Updating locals() in python

Yohanan , may be you want to have a look at this article. You will need some time to get it, but do a try: https://realpython.com/JUMP_LINK__&&__python__&&__JUMP_LINK-namespaces-scope/

You can’t modify objects in the actual local namespace using the return value from locals(): because, it returns a dictionary that is a current copy of the local namespace, not a reference to it. Only the globals() returns a reference to the global namespace dictionary, and you could do the same thing using globals(): def f(): globals() ['x'] = 7 globals() ['x'] += 8 print(x) f() print(x) >>> 15 15

Regarding your code above, I hope this helps you: https://code.sololearn.com/c29cAQn720j1/?ref=app

Lothar Thanks! Will give it a try

Vitaly Sokol, but why doesn't locals() return a reference to the local namespace? Is there any specific reason behind it?

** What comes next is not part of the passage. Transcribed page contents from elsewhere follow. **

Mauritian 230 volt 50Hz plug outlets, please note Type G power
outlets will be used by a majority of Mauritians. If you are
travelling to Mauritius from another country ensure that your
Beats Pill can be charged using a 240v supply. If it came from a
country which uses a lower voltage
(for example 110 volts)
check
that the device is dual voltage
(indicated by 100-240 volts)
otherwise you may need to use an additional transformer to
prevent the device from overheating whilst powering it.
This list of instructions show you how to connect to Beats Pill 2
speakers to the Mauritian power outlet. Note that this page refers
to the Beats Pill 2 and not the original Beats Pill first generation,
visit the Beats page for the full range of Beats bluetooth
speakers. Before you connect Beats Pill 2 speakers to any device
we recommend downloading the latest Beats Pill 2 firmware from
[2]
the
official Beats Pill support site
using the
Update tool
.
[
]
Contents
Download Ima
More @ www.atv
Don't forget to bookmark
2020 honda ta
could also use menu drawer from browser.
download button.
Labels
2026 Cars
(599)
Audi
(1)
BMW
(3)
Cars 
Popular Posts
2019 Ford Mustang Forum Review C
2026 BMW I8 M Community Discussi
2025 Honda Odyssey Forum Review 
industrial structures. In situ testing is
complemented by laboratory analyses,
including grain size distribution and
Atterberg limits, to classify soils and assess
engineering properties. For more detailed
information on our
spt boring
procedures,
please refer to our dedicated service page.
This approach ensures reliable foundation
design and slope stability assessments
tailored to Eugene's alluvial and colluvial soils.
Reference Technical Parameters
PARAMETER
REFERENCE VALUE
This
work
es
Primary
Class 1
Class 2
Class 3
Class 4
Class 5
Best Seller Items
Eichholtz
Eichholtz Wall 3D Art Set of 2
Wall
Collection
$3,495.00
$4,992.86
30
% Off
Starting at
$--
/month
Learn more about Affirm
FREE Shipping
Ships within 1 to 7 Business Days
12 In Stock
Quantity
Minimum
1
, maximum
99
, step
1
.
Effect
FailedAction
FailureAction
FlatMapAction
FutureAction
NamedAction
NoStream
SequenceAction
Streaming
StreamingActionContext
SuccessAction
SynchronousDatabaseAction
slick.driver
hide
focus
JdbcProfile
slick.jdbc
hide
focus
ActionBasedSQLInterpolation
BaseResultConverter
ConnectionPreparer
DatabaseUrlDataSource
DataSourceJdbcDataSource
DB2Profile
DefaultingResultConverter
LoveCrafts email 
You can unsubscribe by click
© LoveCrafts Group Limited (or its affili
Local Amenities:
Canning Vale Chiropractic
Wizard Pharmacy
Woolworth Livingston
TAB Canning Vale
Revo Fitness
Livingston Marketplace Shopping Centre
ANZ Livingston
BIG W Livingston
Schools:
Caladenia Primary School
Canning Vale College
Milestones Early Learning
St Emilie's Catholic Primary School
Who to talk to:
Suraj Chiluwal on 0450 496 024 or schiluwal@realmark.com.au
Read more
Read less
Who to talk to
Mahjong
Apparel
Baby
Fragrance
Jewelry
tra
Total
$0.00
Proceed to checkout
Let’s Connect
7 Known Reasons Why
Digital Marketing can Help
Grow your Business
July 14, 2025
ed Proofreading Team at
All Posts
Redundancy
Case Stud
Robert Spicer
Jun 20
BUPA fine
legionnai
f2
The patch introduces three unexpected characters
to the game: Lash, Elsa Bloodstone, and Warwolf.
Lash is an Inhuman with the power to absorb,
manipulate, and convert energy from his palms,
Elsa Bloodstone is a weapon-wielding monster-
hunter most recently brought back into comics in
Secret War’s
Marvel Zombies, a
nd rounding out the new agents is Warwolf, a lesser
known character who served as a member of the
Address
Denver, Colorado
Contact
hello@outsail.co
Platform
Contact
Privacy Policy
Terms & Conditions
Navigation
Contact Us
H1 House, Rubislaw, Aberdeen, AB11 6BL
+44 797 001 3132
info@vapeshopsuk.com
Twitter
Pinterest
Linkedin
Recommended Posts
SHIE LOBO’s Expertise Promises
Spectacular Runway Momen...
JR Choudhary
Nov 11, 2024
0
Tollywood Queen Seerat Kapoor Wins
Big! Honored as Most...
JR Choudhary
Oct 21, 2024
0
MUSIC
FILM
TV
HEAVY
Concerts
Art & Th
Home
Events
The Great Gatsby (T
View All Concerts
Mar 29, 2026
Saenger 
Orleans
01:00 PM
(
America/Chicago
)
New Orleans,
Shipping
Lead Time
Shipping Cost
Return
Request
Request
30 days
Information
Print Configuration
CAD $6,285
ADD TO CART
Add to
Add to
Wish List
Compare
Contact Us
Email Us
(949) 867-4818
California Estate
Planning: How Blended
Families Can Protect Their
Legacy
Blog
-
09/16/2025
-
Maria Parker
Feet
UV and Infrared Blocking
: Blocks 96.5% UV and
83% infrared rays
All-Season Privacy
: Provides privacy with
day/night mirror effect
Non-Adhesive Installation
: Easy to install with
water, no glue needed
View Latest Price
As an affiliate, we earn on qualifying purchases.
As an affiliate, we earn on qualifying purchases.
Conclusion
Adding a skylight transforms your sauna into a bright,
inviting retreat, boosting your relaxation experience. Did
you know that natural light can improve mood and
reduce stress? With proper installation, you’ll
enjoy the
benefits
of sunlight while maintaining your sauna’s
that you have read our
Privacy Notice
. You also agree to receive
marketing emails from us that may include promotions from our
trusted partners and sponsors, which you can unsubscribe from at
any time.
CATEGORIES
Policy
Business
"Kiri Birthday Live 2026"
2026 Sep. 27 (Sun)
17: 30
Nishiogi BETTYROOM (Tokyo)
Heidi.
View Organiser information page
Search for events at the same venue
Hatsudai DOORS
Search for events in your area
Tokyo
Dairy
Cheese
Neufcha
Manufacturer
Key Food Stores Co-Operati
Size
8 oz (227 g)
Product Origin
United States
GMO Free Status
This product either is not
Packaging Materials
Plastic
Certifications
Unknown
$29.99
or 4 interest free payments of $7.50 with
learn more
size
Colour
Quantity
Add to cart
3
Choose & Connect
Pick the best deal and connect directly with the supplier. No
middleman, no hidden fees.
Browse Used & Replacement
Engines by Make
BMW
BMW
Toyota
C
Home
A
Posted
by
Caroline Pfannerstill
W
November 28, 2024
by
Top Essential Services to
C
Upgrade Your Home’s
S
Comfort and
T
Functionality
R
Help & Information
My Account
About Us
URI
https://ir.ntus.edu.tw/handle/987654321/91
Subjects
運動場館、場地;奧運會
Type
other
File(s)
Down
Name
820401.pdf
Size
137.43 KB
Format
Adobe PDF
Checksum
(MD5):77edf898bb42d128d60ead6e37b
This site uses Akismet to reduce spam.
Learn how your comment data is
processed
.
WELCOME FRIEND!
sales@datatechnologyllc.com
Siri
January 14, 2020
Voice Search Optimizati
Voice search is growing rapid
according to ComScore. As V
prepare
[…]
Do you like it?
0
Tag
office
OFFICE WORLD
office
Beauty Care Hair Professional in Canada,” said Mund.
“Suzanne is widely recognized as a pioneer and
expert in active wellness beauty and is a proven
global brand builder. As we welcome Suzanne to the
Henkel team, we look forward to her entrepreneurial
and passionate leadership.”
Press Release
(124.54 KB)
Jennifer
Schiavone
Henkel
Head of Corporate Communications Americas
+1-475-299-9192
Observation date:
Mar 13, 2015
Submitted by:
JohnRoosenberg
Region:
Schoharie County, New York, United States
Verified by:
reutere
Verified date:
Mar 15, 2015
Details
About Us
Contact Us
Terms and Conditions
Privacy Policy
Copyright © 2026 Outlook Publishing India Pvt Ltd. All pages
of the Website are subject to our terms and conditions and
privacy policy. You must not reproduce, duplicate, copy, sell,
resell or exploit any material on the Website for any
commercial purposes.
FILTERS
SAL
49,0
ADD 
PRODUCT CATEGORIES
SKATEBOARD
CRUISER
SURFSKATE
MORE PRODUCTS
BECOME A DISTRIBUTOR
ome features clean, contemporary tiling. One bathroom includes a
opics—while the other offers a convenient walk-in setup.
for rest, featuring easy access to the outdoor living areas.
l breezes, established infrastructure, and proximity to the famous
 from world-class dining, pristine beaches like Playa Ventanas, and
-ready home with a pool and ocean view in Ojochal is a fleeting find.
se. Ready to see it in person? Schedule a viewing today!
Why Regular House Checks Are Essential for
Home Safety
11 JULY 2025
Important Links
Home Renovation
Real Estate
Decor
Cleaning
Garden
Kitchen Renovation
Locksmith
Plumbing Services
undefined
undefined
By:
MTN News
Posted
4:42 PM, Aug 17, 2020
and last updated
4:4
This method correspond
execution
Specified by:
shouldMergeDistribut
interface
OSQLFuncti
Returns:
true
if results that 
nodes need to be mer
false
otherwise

At class scope, locals() must return the local namespace that will be passed to the metaclass constructor. Variable assignments during code execution in the class scope must change the contents of the returned mapping, and changes to the returned mapping must change the values bound to local variable names in the execution environment (the class creation process will copy the contents to a fresh dictionary that is only accessible by going through the class machinery). see the documentation: https://www.python.org/dev/peps/pep-0558/

Vitaly Sokol thanks, i guess thats what i needed.

But, why do functions use such a non-obvious way of accessing variables? I mean classes don't do it: class abc: locals['a'] = 7 print(abc.a) # prints 7 Is there any deeper reason behind it?

Also, if locals() returns a copy of the local scope, then why does it behave a bit differently? https://code.sololearn.com/cTiakVisvs5u/?ref=app

So, all calls to locals() return the same dictionary, but that dictionary is the copy of the local namespace. Am i right?